The South American herb vinaigrette chimichurri glazes the grilledin Applebee’s Fiesta Chicken Chopped Salad, which also has black bean corn salsa, roasted red peppers and onions, tortilla strips, white Cheddar cheese, and jalapeño dressing.
Quick-service Chinese chain Panda Express has rolled out a premium Shanghai Angus Steak dish, available for about $4.25, depending on the location.
The item features “thick cut slices of Angus top sirloin,” according to press materials from the 1,327-unit chain. The steak is marinated in Asian seasonings and wok-seared with asparagus, grilled mushrooms and onions. It is tossed with an Asian-style steak sauce.
Bruegger’s, too, has added out-of-the-box items, such as its new Mediterranean Mozzarella salad that has toasted almonds, roasted red peppers and Catalonian Romesco dressing — a mixture of tomatoes, red peppers, onion, garlic, almonds and olive oil.
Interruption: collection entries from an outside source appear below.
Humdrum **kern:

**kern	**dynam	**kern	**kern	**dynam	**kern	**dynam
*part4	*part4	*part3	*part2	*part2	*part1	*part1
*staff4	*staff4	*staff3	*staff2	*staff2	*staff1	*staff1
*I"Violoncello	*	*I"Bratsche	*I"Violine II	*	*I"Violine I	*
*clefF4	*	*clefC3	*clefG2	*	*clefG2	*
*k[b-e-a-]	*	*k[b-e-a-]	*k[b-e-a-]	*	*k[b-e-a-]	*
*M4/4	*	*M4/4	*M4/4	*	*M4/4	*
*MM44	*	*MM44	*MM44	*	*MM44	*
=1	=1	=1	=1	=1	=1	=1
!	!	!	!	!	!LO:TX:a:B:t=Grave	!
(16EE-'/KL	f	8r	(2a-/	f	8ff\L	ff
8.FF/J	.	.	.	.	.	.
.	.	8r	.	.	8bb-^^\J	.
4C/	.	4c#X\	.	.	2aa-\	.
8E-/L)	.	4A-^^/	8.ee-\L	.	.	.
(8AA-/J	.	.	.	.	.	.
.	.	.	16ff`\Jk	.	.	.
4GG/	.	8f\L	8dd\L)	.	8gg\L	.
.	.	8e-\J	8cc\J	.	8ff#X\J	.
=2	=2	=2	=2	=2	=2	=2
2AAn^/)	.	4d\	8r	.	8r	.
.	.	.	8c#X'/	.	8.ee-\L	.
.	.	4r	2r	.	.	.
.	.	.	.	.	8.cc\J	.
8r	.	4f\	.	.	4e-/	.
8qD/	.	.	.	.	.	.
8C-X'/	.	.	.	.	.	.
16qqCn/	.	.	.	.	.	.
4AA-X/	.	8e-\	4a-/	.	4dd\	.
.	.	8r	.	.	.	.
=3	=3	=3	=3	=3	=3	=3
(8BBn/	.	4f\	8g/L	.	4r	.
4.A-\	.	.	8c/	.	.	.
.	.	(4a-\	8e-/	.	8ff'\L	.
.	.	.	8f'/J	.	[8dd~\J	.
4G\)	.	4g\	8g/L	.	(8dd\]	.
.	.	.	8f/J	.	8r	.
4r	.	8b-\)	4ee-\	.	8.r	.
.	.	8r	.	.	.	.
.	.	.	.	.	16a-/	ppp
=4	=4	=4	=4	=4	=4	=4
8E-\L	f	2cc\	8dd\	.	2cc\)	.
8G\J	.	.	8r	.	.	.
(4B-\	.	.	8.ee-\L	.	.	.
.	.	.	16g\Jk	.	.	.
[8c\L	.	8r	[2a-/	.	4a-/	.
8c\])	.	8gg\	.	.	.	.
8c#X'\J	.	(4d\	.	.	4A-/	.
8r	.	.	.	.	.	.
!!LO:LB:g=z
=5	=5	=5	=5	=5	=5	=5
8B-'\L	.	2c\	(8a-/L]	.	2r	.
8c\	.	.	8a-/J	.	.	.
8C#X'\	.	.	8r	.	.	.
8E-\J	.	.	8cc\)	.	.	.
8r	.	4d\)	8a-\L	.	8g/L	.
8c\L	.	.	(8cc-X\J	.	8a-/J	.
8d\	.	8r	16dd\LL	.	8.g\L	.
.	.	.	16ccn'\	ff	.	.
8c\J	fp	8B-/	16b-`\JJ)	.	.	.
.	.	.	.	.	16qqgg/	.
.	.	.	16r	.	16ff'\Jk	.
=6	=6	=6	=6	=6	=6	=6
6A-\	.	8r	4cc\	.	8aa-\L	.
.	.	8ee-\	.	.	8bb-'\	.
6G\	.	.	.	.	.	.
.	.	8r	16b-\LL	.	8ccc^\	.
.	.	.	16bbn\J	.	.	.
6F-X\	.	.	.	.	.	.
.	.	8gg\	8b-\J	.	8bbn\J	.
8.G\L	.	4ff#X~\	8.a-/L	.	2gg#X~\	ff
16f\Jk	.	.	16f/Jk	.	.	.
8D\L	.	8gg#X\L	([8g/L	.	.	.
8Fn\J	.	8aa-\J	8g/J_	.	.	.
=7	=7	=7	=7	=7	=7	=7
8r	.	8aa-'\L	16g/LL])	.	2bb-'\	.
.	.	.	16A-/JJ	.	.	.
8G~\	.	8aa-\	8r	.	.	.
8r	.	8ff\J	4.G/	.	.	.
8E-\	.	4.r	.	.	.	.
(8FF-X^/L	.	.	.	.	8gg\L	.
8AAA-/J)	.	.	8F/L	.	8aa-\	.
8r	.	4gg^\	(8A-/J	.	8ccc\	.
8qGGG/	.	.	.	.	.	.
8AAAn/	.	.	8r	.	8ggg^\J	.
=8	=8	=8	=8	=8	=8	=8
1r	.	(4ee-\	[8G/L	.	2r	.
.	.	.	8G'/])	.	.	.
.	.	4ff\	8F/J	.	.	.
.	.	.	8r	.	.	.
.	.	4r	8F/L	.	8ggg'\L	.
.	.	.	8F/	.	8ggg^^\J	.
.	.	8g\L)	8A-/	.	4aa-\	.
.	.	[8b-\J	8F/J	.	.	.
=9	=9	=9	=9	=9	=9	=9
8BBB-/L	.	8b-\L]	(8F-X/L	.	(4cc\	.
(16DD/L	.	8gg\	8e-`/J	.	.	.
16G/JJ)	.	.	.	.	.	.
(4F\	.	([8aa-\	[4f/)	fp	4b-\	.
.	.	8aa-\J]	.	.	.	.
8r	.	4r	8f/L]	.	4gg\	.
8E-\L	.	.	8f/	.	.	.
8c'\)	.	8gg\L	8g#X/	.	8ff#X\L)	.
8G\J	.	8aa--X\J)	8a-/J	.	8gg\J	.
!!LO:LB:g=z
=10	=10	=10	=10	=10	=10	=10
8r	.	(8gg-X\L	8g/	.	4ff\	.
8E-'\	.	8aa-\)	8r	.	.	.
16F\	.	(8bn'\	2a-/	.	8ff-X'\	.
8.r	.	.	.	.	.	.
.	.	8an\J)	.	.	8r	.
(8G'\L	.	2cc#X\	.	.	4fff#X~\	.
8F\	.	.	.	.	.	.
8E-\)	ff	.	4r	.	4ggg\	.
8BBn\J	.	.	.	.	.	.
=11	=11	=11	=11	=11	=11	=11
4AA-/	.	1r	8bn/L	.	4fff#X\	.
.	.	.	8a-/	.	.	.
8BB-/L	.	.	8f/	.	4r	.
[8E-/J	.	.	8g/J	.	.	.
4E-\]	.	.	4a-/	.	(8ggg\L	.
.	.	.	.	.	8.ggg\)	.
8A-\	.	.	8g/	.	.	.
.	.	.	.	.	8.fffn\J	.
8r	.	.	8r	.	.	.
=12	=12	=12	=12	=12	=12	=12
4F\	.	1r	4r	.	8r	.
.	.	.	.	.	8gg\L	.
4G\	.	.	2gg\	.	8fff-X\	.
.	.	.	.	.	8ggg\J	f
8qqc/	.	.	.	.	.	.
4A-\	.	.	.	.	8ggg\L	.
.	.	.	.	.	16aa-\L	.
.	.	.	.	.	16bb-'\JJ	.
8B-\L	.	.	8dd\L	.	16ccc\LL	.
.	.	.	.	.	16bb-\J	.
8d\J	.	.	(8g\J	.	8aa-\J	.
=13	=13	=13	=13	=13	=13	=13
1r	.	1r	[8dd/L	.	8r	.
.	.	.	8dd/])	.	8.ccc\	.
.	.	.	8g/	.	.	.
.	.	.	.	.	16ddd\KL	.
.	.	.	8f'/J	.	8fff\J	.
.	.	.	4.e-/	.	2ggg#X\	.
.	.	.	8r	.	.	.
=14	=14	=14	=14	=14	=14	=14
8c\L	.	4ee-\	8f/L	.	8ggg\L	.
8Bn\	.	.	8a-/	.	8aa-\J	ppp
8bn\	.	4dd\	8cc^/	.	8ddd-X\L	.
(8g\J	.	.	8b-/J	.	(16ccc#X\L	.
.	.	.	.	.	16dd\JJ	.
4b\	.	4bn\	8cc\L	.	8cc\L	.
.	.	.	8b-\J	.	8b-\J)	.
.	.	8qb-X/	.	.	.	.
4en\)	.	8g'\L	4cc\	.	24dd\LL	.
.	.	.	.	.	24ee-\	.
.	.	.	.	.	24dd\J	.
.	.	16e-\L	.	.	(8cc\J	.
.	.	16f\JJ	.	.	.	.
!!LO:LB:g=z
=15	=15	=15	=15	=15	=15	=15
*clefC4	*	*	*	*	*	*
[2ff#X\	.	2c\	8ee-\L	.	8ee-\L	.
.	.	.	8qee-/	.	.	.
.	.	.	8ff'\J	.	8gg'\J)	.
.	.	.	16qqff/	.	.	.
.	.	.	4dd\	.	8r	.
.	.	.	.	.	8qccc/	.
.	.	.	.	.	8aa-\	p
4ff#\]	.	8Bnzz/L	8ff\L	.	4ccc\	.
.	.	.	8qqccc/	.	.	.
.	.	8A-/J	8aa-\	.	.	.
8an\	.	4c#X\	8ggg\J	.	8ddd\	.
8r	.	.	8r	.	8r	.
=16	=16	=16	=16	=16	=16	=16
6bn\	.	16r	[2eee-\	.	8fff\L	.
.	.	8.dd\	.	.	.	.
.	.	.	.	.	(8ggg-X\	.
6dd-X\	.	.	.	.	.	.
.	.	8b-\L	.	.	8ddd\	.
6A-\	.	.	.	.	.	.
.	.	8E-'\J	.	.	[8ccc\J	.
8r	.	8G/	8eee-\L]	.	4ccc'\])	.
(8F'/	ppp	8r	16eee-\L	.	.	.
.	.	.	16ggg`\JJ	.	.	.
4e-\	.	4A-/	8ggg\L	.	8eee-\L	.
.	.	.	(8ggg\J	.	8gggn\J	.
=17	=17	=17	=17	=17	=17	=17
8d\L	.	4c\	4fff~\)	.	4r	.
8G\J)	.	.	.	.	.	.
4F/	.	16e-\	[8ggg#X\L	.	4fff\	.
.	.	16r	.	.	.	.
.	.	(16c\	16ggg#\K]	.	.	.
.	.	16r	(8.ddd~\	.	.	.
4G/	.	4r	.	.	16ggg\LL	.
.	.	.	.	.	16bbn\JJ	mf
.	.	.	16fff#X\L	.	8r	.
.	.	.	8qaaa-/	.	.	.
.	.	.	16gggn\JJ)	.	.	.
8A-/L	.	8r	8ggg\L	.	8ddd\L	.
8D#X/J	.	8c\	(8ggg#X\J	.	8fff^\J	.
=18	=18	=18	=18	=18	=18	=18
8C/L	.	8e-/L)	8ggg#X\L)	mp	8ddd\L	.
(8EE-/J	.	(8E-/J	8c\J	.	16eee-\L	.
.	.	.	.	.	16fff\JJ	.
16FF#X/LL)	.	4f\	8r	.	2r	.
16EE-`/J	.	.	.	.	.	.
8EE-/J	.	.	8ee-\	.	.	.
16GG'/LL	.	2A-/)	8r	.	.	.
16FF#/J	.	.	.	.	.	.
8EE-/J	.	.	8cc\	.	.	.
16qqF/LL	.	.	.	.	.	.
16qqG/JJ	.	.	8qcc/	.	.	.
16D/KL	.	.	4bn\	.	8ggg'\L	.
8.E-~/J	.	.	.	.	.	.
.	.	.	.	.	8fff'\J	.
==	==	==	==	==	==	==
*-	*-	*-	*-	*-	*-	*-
It comes in two sizes at the fast-casual chain’s more than 300 units, at recommended prices of $5.19 and $6.99.
Bruegger’s new Thai Peanut Chicken salad, with grilled chicken, cucumbers, chopped peanuts and spicy Thai peanut dressing, sells for the same prices for those sizes.
Both the Romesco and Thai peanut dressings are signature sauces made in house, the company said.
Taco John’s has also beefed up its salad offerings. The 415-unit chain based in Cheyenne, Wyo., already offered a taco salad, but recently introduced two new ones.
The Chipotle BBQ Chicken Salad is made with crunchy chipotle barbecue chicken and jalapeño ranch dressing, and is garnished with corn and black bean salsa. The Cran-Apple Almond Chicken features raspberry chipotle vinaigrette, pico de gallo, apples, cranberries, almonds and grilled chicken. Both salads cost $5.99.